--- Passage for review Enclosed Below ---

Three-Tesla Magnetic Resonance Imaging of Patients With Deep Brain Stimulators: Results From a Phantom Study and a Pilot Study in Patients.

BACKGROUND: Deep brain stimulation (DBS) is a standard of care treatment for multiple neurologic disorders. Although 3-tesla (3T) magnetic resonance imaging (MRI) has become the gold-standard modality for structural and functional imaging, most centers refrain from 3T imaging in patients with DBS devices in place because of safety concerns. 3T MRI could be used not only for structural imaging, but also for functional MRI to study the effects of DBS on neurocircuitry and optimize programming. OBJECTIVE: To use an anthropomorphic phantom design to perform temperature and voltage safety testing on an activated DBS device during 3T imaging. METHODS: An anthropomorphic 3D-printed human phantom was constructed and used to perform temperature and voltage testing on a DBS device during 3T MRI. Based on the phantom assessment, a cohort study was conducted in which 6 human patients underwent MRI with their DBS device in an activated (ON) state. RESULTS: During the phantom study, temperature rises were under 2°C during all sequences, with the DBS in both the deactivated and activated states. Radiofrequency pulses from the MRI appeared to modulate the electrical discharge from the DBS, resulting in slight fluctuations of voltage amplitude. Six human subjects underwent MRI with their DBS in an activated state without any serious adverse events. One patient experienced stimulation-related side effects during T1-MPRAGE scanning with the DBS in an ON state because of radiofrequency-induced modulation of voltage amplitude. CONCLUSION: Following careful phantom-based safety testing, 3T structural and functional MRI can be safely performed in subjects with activated deep brain stimulators.

--- End of Enclosed Passage for review ---

Task directions
Please state how many human patients underwent MRI with their DBS device activated, according to the abstract on 3T MRI in patients with deep brain stimulators. Use only the abstract above to respond.

--- Data shown Enclosed Below ---

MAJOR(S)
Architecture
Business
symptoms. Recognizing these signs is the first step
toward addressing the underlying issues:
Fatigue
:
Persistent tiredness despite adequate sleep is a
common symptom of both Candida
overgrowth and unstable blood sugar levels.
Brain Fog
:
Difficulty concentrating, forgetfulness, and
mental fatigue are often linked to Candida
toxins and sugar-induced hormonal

--- End of Enclosed Data shown ---

Completed exercise
Six patients.